Content starts
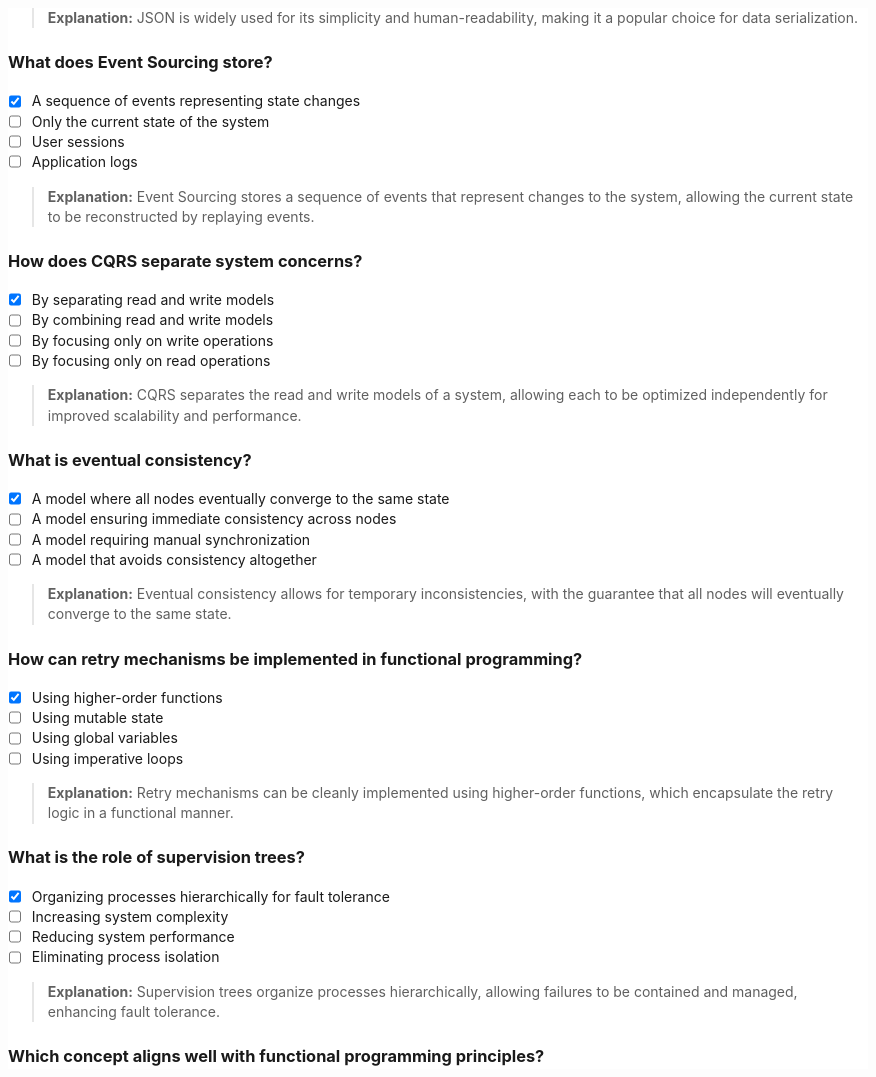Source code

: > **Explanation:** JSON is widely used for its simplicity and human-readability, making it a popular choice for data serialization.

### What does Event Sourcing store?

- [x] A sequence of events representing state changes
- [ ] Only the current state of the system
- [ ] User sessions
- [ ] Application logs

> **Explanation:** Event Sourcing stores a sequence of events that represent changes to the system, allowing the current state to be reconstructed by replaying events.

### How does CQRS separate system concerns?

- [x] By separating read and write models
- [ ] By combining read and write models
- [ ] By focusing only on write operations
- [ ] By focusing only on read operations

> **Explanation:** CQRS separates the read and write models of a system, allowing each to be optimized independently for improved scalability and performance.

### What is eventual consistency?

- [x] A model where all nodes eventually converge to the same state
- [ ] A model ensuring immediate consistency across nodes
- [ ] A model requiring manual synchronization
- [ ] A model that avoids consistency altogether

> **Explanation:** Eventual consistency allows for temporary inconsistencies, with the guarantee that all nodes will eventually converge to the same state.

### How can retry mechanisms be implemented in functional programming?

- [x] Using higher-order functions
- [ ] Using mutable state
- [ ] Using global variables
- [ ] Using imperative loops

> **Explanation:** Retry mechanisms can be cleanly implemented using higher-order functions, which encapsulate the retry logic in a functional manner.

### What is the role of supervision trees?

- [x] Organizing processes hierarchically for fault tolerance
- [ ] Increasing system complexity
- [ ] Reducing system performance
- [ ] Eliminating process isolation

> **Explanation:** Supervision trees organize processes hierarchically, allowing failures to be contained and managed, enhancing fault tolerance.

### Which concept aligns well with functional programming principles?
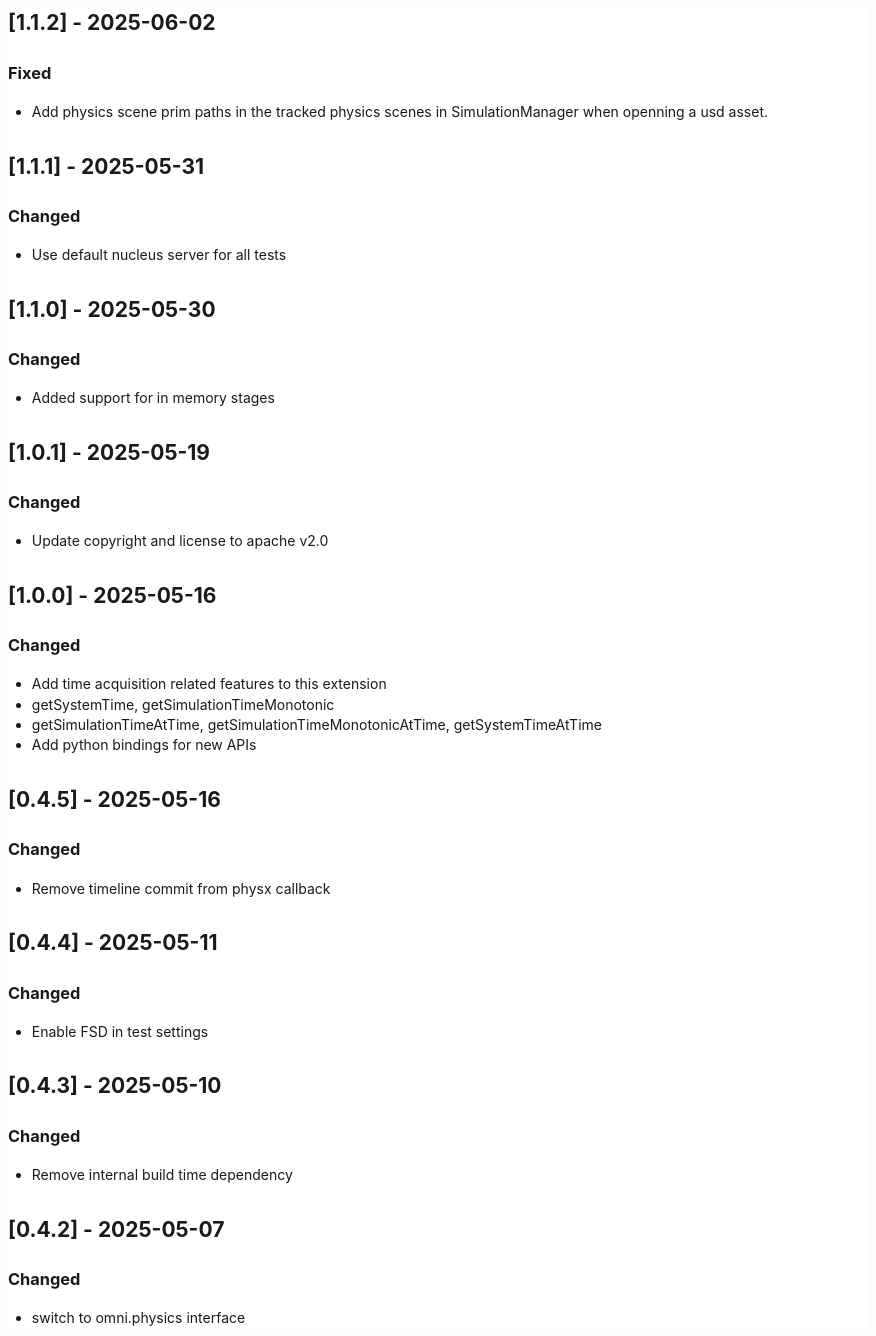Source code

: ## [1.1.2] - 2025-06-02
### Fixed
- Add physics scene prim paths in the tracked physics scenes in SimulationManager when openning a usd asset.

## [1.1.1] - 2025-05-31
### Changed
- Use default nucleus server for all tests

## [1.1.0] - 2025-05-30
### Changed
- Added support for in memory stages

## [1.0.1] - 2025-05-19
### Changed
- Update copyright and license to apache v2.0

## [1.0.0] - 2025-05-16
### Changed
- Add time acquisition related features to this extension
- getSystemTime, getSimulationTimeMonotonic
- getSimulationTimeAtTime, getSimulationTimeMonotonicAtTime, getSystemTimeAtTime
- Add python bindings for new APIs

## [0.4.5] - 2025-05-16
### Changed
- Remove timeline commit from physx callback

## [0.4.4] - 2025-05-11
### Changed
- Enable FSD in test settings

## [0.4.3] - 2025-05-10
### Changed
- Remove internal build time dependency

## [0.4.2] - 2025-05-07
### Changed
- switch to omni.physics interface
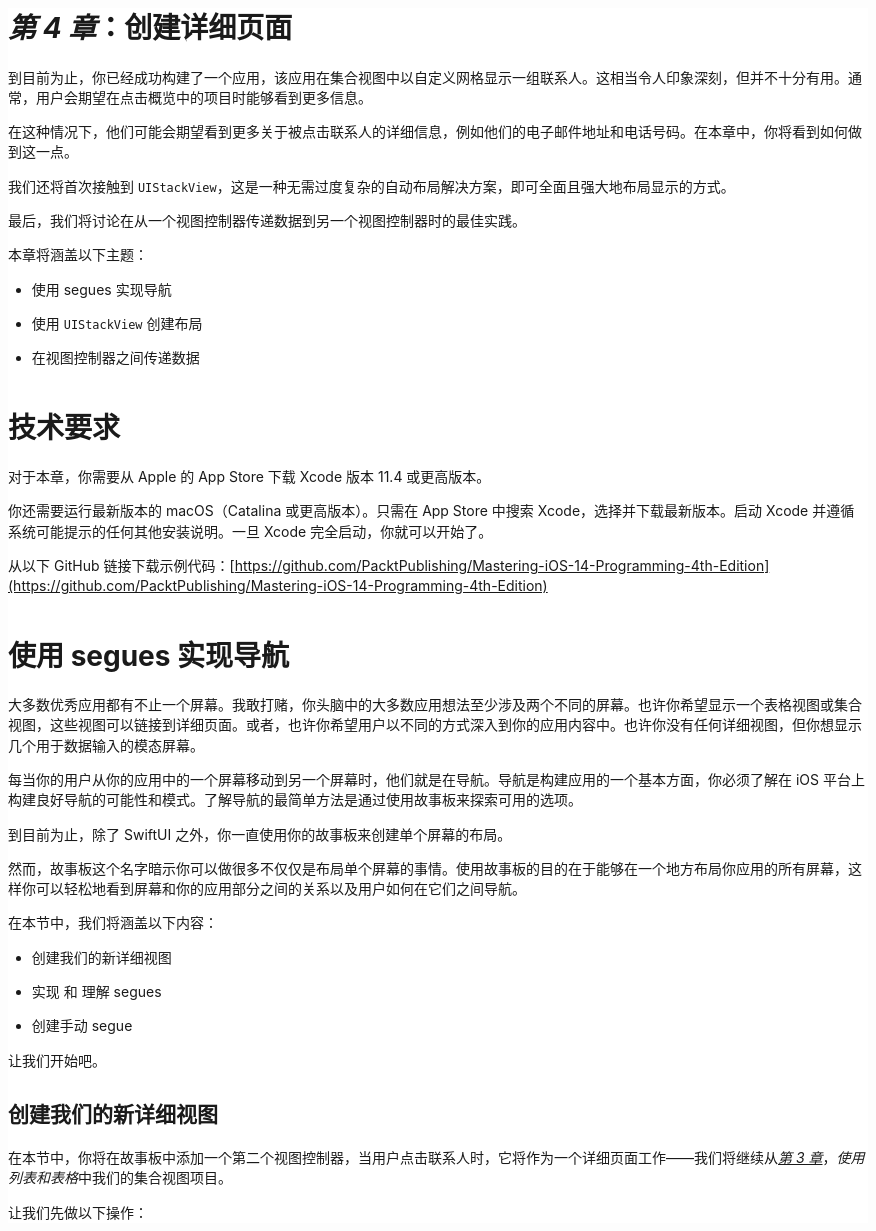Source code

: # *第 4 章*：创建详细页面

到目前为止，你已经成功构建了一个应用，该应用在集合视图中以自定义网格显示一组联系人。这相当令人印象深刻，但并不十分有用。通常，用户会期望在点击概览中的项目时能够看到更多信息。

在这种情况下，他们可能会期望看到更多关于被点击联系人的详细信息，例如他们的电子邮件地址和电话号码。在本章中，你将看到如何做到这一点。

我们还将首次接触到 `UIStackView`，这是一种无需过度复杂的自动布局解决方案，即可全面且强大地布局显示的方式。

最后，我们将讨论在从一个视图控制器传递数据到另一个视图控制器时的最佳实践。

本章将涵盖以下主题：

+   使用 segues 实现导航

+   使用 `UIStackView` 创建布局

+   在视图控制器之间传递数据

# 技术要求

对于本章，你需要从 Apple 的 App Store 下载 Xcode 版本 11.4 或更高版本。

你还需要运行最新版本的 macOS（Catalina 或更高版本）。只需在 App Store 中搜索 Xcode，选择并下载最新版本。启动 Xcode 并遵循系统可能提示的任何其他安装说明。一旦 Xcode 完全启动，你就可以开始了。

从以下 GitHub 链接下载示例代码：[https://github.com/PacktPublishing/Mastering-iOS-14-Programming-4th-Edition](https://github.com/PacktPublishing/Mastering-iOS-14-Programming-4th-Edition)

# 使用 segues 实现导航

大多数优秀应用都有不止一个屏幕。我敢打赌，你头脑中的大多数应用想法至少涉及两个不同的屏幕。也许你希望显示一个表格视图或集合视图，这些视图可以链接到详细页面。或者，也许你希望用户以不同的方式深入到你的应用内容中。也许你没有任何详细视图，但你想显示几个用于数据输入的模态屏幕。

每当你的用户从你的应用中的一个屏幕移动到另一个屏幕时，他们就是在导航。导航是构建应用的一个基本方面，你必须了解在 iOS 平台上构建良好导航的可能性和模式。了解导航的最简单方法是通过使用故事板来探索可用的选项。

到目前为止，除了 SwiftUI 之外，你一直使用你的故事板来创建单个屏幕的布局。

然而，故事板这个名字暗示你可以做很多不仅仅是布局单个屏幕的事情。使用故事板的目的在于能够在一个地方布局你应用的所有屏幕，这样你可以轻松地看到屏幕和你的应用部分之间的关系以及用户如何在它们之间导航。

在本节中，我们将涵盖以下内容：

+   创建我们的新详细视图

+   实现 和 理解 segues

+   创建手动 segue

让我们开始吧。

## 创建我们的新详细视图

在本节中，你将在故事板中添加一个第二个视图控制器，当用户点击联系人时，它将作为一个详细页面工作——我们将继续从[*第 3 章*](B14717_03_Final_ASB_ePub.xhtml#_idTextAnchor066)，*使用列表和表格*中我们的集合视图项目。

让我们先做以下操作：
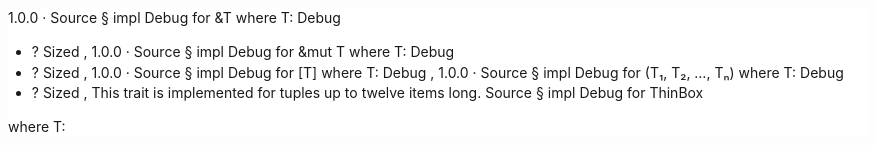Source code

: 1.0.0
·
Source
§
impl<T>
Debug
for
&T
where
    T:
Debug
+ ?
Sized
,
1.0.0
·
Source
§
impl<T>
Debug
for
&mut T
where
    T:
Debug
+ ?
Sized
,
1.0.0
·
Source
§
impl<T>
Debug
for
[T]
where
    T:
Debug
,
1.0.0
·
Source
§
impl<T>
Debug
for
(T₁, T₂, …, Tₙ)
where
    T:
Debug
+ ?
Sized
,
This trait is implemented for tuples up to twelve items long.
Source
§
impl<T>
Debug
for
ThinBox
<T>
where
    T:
Content ends
*Exercise objective:* Collect every line of the material above that contains the word "order".

*Solved exercise:*
- [x] Using higher-order functions
> **Explanation:** Retry mechanisms can be cleanly implemented using higher-order functions, which encapsulate the retry logic in a functional manner.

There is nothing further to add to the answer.